_What you will do_
Please rewrite the text read from the material as a JSON list of strings, one string per line, with blank lines left out. Leave the pictures out of the answer.

_Exercise material_
Start of Block

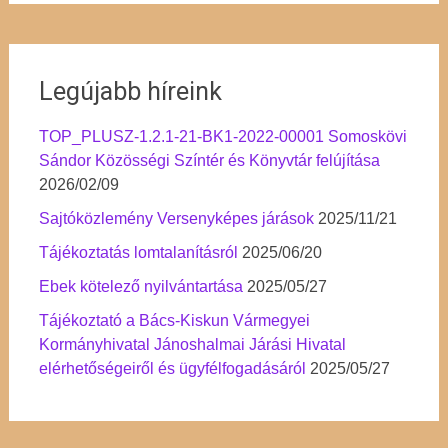
Legújabb híreink
TOP_PLUSZ-1.2.1-21-BK1-2022-00001 Somoskövi
Sándor Közösségi Színtér és Könyvtár felújítása
2026/02/09
Sajtóközlemény Versenyképes járások
2025/11/21
Tájékoztatás lomtalanításról
2025/06/20
Ebek kötelező nyilvántartása
2025/05/27
Tájékoztató a Bács-Kiskun Vármegyei
Kormányhivatal Jánoshalmai Járási Hivatal
elérhetőségeiről és ügyfélfogadásáról
2025/05/27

End of Block

_Solution_
[
  "Legújabb híreink",
  "TOP_PLUSZ-1.2.1-21-BK1-2022-00001 Somoskövi",
  "Sándor Közösségi Színtér és Könyvtár felújítása",
  "2026/02/09",
  "Sajtóközlemény Versenyképes járások",
  "2025/11/21",
  "Tájékoztatás lomtalanításról",
  "2025/06/20",
  "Ebek kötelező nyilvántartása",
  "2025/05/27",
  "Tájékoztató a Bács-Kiskun Vármegyei",
  "Kormányhivatal Jánoshalmai Járási Hivatal",
  "elérhetőségeiről és ügyfélfogadásáról",
  "2025/05/27"
]